Под нашими подошвами лежат все, кого мы снимали с камня эту ночь, и ни один из них не может встать.
Глава 3
Гул за кормой уходит вбок. Он не тает и не отстаёт — он смещается, забирает к берегу, и через полминуты его уже слышно не с воды, а из-за склона, оттуда, где город. Тот, кто сидел в стеклянном носу, посмотрел на нас и решил, что мы не стоим захода: у него дальше по маршруту есть цель побольше.
Палуба выдыхает не сразу. Сигнальщик ещё держит бинокль на пустом месте за кормой, и только когда над берегом встаёт первый далёкий столб, руки на палубе начинают шевелиться снова.
Гринько снимает мою руку с холодного леера прежде, чем я успеваю понять, что держусь за него всей повязкой. Пальцы разжимаются с задержкой, как чужие, и на крашеном железе остаётся тёмный влажный отпечаток — не пота, а того, что пропитало марлю за ночь.
— От леера. — Он переставляет меня ближе к надстройке и загораживает собой борт, но смотрит при этом вверх, вдоль мачты, и опускает глаза не раньше, чем осматривает всё небо от кормы до солнца. Палуба уходит из-под сапог; хватка на моём локте от этого лишь твердеет. — Вернётся — тебя первым с борта снесёт. Хочешь проверить, держишься ли ты одной содранной кожей?

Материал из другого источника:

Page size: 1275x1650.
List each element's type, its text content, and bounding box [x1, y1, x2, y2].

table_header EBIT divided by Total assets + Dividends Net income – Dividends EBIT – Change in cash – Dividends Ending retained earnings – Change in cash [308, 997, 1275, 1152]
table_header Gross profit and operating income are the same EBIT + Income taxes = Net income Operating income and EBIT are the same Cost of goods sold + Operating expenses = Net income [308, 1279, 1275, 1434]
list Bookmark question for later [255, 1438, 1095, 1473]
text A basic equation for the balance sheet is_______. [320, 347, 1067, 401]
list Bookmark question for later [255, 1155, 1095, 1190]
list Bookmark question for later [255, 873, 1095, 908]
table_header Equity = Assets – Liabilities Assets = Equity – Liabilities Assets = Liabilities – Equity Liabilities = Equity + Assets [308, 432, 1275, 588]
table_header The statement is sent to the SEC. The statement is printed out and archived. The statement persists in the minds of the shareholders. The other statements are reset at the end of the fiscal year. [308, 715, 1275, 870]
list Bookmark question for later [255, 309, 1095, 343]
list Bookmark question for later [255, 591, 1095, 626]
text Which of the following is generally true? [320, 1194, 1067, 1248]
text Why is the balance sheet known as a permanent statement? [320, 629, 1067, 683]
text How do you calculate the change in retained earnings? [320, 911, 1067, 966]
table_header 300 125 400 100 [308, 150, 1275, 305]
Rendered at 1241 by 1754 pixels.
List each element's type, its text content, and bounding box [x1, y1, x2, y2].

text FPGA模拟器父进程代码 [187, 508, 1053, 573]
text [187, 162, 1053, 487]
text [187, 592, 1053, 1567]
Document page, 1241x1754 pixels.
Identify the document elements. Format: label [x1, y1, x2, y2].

— На молу остались лежачие. — Я пережидаю крен плечом о железо и опять поворачиваюсь к корме, где мол уже ушёл в серое и различается по одной неровной верхней кромке.
— Потому и вернёмся ночью, а не будем светить им кораблём под носом у берега. — Гринько ловит мой взгляд, направленный мимо него, и закрывает лебёдку плечом, как закрывают дверь перед тем, кто уже шагнул. — Ты его видел? Он нас видел тоже. Просто у него сегодня дела поважнее одного тральщика, а завтра может не быть. Сдай вахту и не лезь к лебёдке.
— Я не лезу к лебёдке.
— Ты стоял возле неё всю вторую половину ночи. — Он опускает мою руку, но запястья не отпускает. — Я тоже считаю, Гуляев. Просто вслух не кричу.
Ковтун появляется из люка, придерживая штаны без ремня; ремень ушёл ночью на чужую руку и обратно не вернулся.
— Дейнека лёг. — Он подтягивает штаны выше и придерживает их локтем, освобождая обе кисти. — Ругался лёжа, значит, живой.
— Лебёдка твоя до смены. — Гринько загибает ему три пальца, по одному, вбивая каждый, как гвоздь. — Собачка, барабан, линь.
Под рёбрами сводит пустотой, и я вспоминаю, что с той минуты, как открыл глаза в чужом теле, не ел и не пил по-настоящему. Тело, в котором я теперь живу, голодало и до меня.
— Сначала руки. — Бондарь возникает за спиной Гринько, уже разматывая свежий бинт, и тут же опускает его обратно в сумку, потому что снизу зовут по второму разу. — Или после. Дейнеке шины наложу перед берегом, ему нельзя ждать. Ты подождёшь.
— Подожду.
— Ты не подождёшь, ты забудешь. — Он уходит к люку, на ходу оглядываясь. — Найду сам.
— Наверх оба. — Гринько уже на трапе, и голова его на уровне палубы. — Подходим.
Тральщик входит в бухту в том сером часе, когда вода ещё не отделилась от берега, а берег уже отделился от неба. Севастополь открывается боком: сначала мачты у стенки, за ними ряд разбитых окон в доме над спуском, и уже под ними сама стенка с натёками мазута. Дым поднимается в трёх местах и никуда не уходит — воздух держит его над водой ровными полосами. Я смотрю на этот город, как смотрят на карту, которую всю жизнь помнил другой, и ловлю себя на том, что ищу глазами то, чего здесь ещё нет и не будет много лет.
На повороте открывается то, что ночью прошли в темноте: у дальней стенки сидит на грунте транспорт, задрав корму, и палубу ему уже разобрали до шпангоутов. Идущий у моего плеча называет судно по имени, коротко, как называют знакомого, о котором больше говорить нечего.
Швартуемся кормой к стенке. Сходни ложатся с глухим стуком, дерево прогибается и отдаёт в подошвы, и работа начинается сразу, без паузы: снизу подают носилки, наверху их принимают в четыре руки и ведут по сходням до площадки.